Cucumbers are a fun and easy plant to grow. Nothing gets a gardener more excited than enjoying a plump juicy cucumber straight from the vine. There are a variety of cucumbers to choose from and all will give you a hardy yield if grown correctly. Cucumbers are great for a cool treat. They are popular in salads, on sandwiches or in wraps. A favorite is cold sliced by themselves with a little bit of salt.

Cucumber seeds

Cucumber seeds can be started early spring indoors so you can keep the starter soil warm. Cucumbers thrive in warm soil. If you want to sow the seeds outside you must wait until late Spring, or when the soil is at least 75 degrees.
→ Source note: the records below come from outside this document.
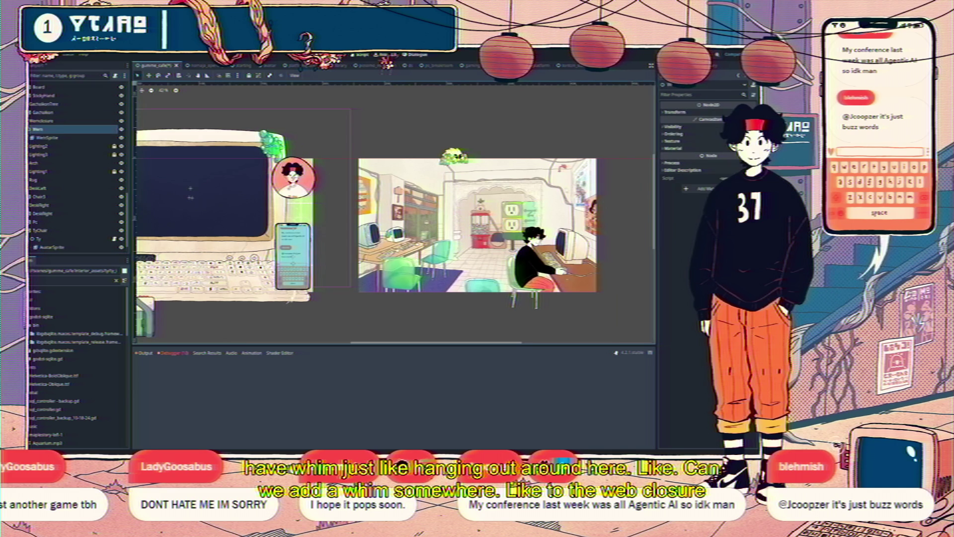
scroll(473, 163, up, 2)
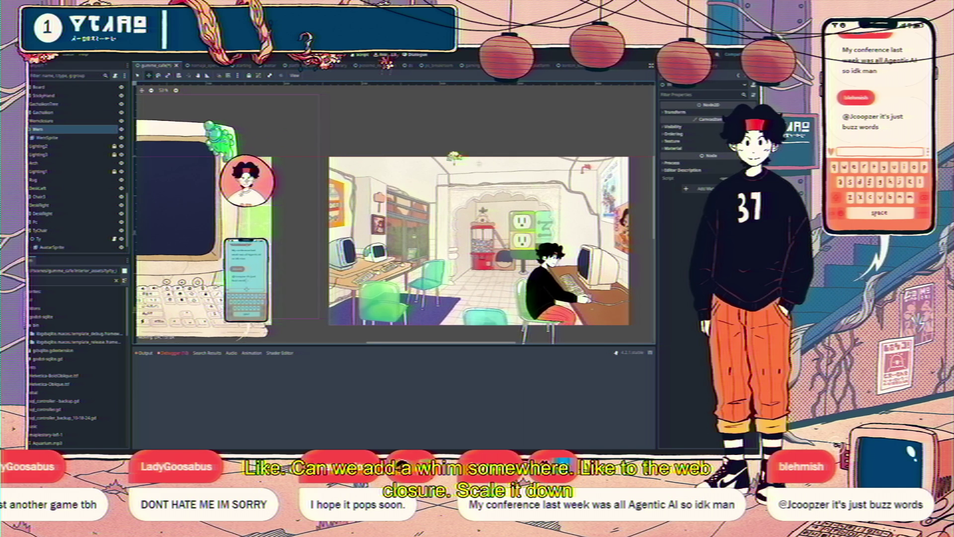
scroll(543, 213, up, 8)
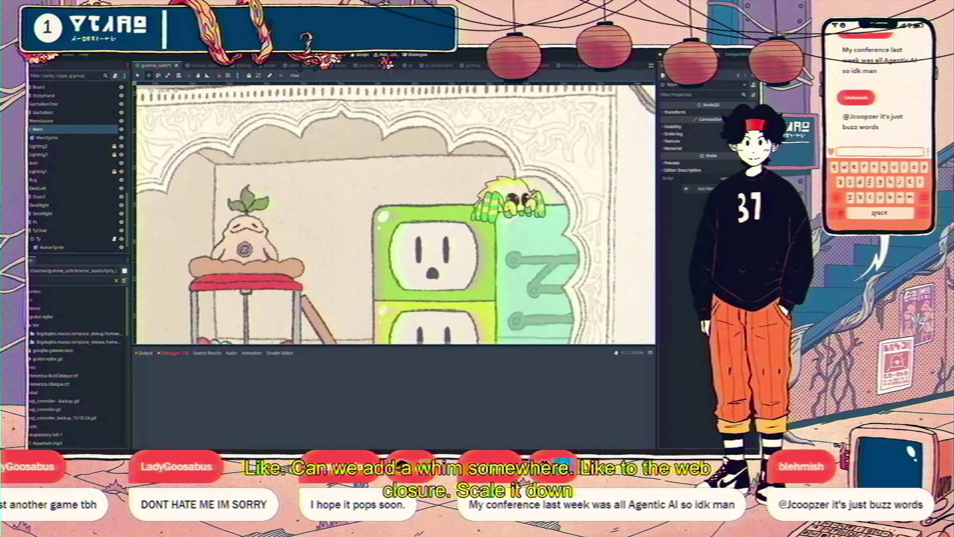
scroll(395, 214, right, 3)
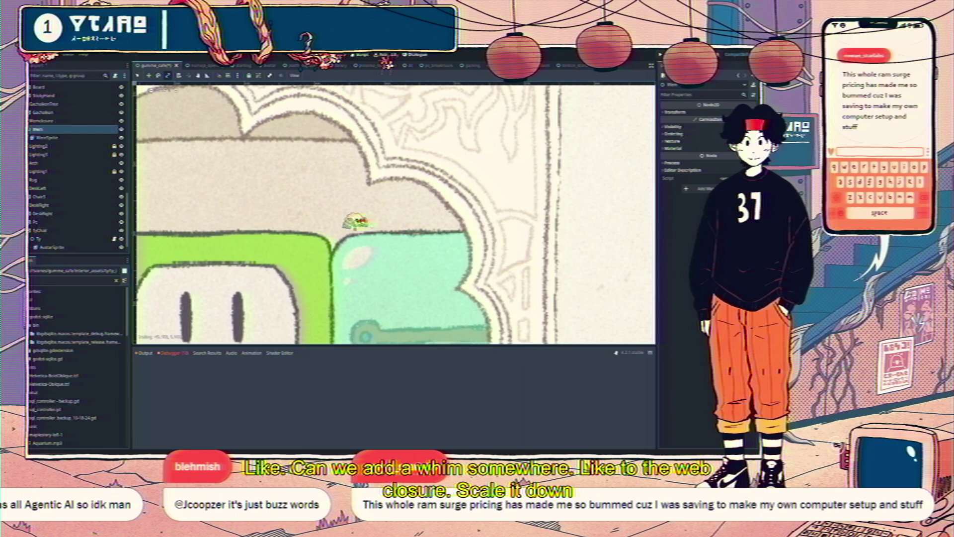
scroll(336, 213, down, 2)
key(w)
scroll(406, 223, down, 8)
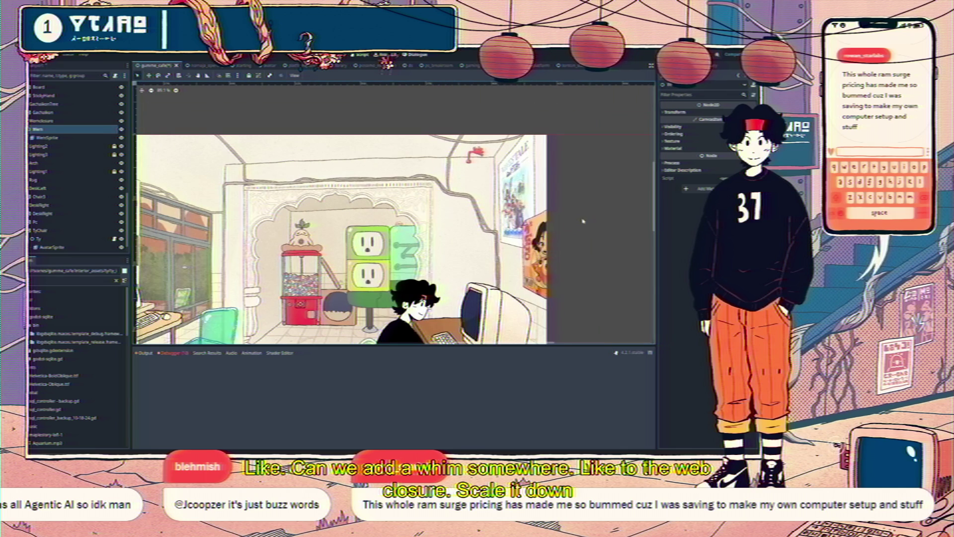
click(583, 221)
scroll(583, 221, down, 3)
Keep the soil damp and rich with nutrients but do not over water while seeds are germinating. If transplanting from inside, it’s best to wait about 4 weeks from germination to move outside, or when the third leaf has begun to expand.

Cucumbers do grow on a vining plant. If you introduce a trellis to the plant elate on it will encourage the plant to climb it’s way up to the sun. A Trellis will give you more space to plant many cucumbers as well and let you use your garden space effectively.

The cucumber plant will bloom with male flowers first. These flowers are not pollinated and will not produce the fruit. Yes, cucumber’s are fruit. It is when the female flowers bloom that the bees pollinate the blossoms and the fruit will begin to sprout. If the flower isn’t pollinated properly it will shrivel up. It’s best to removed these blossoms so that the plant has the opportunity to try again.

As your cucumbers are growing be sure to water them often and that they get at least 6 hours of full sun a day. If you are trellising these plants it will be easy to water them correctly. Cucumber plants do not like having wet leaves, so the trellis helps keep the leaves off the moist soil, which should always stay damp and warm. A tip for trellising would be to have them in a good sheltered spot from the wind. No plants enjoy the wind, and the trellis’ could fall and damage the plants.

As harvest time arrives it might be a good time to plant another set of cucumbers to keep your yield growing well into the autumn season. Another ideas would be to plant a new row of cucumber every few weeks in the summer until September arrives. However when the fruits to come in, harvest the cucumbers quickly. The longer you keep a cuke on the vine, the more bitter it will taste and the more strain it puts on the rest of the plant.

To create the organic cucumber, just have the same fun but don’t use any unnatural fertilizer’s or pesticides. Try using some organic compost with the soil to help keep it moist. If you already have chickens or ducks in your yard they can help keep pests away from your cucumber crop. You’ll soon be enjoying these crispy cool fruits all summer long and well into fall.